What triggered your interest in aviation?
Growing up in the 1980s, every little boy wanted to be a fighter pilot. I remember being amazed by the fast jets flying out of Bahrain during the first Gulf War. It was only when I was in my late teens and met an RAF recruiter that I realised it really was an option; someone has to fly those jets. I was sponsored by the RAF through university and completed elementary flying training alongside my studies. Years later, I actually flew one of the exact Tornados I saw in the Gulf War footage when I was 11.
What roles have you enjoyed the most and why?
I was "creamed off" to the Central Flying School for a tour as an instructor during training. I spent nearly three years teaching junior fast jet pilots on the Shorts Tucano T1 at RAF Linton. Despite everything I subsequently flew, the challenge and satisfaction of guiding a student through a long training course and seeing them receive their wings at the end was never equalled. It started a love for and dedication towards aviation training that has stuck with me.
What attracted you to working for Strat Aero?
SA approaches the gaps in unmanned air systems (UAS) flying and training from a sensible angle. I could see that some civil aviation authority, national qualified entities (NQEs) providing small UAS flying training were engaged in a race to the bottom – seeing how much they could trim out, and how low they could push their prices to attract as many students as possible. In building the AUTQ course, SA wanted to produce someone who could work at Geocurve, SA's wholly-owned specialist survey company. Basic courses simply didn't provide enough to start someone on their commercial journey. I clicked rapidly with the other senior staff and the board, and I knew we had very similar attitudes towards training and the expansion of the UAS world.
What does your job entail?
I run everything connected with training at SA. I administer the team who control the day-to-day running of our learning management, operational management and logbook systems, and act as nominal chief instructor for our franchisees across the world. For larger UAS projects, I’m the lead for operational, training, standardisation and examining issues.

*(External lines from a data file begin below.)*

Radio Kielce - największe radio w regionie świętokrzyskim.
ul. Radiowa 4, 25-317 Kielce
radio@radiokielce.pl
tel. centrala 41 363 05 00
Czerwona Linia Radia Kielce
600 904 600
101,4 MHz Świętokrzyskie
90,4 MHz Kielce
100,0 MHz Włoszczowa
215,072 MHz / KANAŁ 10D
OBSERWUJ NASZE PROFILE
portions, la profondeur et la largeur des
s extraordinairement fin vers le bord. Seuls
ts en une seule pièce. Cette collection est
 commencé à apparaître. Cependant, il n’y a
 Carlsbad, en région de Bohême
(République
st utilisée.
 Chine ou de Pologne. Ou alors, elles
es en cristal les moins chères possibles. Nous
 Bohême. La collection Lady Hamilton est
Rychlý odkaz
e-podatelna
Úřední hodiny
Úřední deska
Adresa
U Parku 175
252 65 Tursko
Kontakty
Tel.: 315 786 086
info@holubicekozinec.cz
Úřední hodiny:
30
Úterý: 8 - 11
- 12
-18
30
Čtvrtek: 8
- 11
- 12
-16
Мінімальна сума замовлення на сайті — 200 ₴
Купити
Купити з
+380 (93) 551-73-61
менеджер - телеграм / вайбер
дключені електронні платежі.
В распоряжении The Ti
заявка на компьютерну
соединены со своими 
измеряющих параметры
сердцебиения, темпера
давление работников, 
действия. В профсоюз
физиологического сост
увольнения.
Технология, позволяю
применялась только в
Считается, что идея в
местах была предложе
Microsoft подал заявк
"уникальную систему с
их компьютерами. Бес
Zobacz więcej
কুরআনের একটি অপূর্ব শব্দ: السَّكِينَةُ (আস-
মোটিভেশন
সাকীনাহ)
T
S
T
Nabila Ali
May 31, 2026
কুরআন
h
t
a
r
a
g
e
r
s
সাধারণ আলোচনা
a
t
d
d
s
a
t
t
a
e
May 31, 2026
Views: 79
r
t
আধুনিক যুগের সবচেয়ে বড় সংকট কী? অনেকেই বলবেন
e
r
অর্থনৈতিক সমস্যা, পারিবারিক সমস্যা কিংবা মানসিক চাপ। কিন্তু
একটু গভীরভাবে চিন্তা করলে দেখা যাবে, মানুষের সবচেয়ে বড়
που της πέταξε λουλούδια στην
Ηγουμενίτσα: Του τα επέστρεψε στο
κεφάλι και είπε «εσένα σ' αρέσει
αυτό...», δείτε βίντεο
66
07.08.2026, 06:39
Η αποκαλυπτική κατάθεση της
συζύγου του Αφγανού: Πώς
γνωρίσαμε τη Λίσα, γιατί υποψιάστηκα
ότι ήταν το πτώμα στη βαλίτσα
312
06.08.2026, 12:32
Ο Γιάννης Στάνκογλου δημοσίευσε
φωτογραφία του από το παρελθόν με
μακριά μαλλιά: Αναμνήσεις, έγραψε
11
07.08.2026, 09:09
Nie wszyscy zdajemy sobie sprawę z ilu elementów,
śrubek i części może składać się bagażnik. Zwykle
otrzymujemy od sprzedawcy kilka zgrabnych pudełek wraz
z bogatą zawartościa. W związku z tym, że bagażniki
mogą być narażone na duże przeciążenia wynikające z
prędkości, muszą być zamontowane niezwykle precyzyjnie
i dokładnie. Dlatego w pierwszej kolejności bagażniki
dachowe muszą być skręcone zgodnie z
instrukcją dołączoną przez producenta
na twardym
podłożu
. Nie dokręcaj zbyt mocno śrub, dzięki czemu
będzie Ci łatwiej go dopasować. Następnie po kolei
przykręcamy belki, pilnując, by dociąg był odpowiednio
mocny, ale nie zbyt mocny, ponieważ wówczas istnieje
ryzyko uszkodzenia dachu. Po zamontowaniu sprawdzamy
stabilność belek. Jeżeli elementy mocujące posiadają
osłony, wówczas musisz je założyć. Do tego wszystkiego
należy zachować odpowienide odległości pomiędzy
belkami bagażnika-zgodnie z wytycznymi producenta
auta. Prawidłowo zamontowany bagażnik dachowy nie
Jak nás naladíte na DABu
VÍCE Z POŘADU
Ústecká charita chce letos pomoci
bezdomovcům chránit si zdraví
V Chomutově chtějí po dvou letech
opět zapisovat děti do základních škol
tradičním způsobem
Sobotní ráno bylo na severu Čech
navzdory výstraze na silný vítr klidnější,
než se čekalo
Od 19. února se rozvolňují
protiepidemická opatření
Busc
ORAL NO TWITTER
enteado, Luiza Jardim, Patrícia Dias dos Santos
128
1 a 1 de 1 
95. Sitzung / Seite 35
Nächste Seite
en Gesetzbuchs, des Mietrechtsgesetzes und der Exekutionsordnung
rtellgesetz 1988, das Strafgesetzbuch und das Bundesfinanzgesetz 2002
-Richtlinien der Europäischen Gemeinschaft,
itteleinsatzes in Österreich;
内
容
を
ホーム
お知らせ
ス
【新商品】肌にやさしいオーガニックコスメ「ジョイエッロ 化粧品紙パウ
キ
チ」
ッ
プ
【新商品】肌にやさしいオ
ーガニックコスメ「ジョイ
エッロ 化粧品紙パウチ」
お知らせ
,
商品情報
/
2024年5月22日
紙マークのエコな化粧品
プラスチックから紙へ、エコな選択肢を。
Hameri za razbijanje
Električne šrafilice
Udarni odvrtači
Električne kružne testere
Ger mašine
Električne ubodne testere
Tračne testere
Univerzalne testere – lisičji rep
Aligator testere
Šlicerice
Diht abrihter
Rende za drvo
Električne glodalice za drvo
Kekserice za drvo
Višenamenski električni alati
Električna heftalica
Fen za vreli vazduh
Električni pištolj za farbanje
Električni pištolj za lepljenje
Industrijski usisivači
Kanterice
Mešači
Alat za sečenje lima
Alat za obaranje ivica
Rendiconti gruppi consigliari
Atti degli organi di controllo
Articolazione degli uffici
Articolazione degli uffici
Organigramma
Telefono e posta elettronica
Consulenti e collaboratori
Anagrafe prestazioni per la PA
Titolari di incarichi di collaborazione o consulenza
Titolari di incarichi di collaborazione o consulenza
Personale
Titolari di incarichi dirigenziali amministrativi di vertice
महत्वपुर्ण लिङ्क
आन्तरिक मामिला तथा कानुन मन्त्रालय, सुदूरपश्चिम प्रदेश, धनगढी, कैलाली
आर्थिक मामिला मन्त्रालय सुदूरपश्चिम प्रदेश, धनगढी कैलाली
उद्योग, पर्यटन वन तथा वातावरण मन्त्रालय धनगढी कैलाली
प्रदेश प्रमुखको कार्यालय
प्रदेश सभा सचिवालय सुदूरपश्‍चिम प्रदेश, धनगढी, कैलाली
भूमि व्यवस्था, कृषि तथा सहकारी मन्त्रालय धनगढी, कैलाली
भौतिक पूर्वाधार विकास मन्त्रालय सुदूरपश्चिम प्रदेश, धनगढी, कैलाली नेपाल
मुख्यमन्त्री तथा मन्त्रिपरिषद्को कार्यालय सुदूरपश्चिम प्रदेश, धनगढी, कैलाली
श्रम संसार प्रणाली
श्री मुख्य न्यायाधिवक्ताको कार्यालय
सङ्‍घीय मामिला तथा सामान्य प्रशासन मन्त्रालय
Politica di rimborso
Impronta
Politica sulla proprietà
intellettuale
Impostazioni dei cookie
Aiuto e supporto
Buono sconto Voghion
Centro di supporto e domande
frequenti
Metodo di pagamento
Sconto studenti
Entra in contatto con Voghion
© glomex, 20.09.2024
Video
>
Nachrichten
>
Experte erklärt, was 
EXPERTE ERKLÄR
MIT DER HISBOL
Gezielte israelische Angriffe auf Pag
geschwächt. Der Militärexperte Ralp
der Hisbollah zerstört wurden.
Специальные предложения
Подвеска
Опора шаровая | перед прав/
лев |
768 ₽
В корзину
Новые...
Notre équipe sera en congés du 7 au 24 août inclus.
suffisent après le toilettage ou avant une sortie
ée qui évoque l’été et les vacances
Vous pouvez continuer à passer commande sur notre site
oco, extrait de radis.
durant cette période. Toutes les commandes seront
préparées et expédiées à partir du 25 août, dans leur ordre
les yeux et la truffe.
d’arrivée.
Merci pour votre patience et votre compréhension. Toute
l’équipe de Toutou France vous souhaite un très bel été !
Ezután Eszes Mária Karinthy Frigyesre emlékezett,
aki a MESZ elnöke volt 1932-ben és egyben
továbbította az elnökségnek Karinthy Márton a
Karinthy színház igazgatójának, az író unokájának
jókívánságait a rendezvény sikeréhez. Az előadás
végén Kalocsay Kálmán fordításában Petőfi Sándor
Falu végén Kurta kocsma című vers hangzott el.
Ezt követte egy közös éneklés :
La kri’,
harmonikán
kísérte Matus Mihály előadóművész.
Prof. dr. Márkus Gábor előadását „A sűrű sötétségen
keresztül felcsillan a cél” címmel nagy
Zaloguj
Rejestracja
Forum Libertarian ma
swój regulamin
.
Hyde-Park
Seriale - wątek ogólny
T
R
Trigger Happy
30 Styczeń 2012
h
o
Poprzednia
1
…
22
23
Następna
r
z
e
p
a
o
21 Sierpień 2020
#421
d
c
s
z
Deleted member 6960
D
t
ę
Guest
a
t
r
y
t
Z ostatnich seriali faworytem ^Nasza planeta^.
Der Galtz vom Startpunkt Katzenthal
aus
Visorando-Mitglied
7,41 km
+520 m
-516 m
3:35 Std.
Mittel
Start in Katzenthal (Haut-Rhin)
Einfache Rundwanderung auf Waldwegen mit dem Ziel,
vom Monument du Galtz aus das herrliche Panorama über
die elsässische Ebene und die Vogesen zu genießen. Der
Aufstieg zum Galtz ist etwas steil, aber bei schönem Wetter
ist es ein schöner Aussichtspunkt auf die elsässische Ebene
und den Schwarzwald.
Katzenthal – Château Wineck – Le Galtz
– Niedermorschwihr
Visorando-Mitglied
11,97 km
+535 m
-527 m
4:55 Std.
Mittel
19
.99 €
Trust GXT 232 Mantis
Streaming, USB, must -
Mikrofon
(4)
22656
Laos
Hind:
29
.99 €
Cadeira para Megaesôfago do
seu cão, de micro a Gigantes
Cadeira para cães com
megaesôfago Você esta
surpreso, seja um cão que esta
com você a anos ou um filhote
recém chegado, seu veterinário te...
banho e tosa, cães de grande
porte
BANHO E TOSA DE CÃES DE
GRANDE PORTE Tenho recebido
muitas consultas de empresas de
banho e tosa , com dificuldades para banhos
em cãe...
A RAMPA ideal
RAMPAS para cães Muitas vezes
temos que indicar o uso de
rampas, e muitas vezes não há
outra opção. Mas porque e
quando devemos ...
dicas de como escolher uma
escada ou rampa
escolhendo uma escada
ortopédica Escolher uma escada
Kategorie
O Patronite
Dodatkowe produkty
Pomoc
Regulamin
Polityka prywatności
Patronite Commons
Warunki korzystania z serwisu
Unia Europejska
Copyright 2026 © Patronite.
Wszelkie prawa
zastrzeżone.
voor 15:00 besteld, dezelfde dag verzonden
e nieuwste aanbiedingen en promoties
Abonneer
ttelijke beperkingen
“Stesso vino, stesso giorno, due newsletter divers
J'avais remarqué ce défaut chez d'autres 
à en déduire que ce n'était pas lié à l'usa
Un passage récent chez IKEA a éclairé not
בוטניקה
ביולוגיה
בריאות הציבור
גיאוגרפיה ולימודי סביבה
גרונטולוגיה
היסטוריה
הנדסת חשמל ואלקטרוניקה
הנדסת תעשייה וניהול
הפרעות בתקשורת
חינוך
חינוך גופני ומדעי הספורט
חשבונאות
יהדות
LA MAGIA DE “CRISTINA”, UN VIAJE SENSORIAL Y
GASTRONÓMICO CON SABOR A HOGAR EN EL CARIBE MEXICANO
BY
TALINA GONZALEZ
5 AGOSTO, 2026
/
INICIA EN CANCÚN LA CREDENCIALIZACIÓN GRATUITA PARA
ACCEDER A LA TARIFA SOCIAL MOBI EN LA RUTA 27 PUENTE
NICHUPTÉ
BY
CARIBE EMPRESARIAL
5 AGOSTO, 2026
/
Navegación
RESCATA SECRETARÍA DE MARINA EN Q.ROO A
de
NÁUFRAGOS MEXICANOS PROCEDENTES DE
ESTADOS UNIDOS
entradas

What challenges do you face?
With activities running between the west of the USA and Taiwan on the other side of the world, sometimes I have to keep very unusual hours! As the UAS world expands, I’ve also found that explaining the capability and structure of some of the systems can prove difficult. Trying to educate people in the opportunities offered by these systems beyond simple photography is often tricky.
What do you enjoy most about your job?
I love being an advocate for UAS – from the smallest micro-drones, through to hobbyist and “prosumer” aircraft, right up to our higher-end work for MALE RPAS. I sit on working groups that develop formal standards for UAS training, and I passionately believe that we as an industry can develop a suitable set of regulations and standards that will make it easier for us all to share the skies, for fun or for profit, in the future.
How is the UAS sector evolving?
The level of automation and simplicity built into a modern SUAS will help increase adoption rates. The technology that drives decision-making and error correction in self-driving cars has a lot in common with UAS flight control, and I see a lot of crossovers coming. Looking to the future of extended and beyond visual line of sight flying, businesses that use UAS increasingly need to treat their pilots like real aviators. Already, being a UAS pilot is a professional job, not a secondary role, and I see that expanding more. Everyone will continue to need higher levels of training, understanding and standardisation to ensure the UK’s airspace can safely absorb the expanding numbers of UAS. Those of us working in the industry are lucky to have the opportunity to shape it as it develops.